### WHAT IS REQUIRED:
Write out every line of each item below exactly as it appears, changing nothing.

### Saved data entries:
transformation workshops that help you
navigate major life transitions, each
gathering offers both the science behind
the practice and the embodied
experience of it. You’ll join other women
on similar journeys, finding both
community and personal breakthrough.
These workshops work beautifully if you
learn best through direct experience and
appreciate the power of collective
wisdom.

### SOLUTION FOR THIS PROBLEM:
transformation workshops that help you
navigate major life transitions, each
gathering offers both the science behind
the practice and the embodied
experience of it. You’ll join other women
on similar journeys, finding both
community and personal breakthrough.
These workshops work beautifully if you
learn best through direct experience and
appreciate the power of collective
wisdom.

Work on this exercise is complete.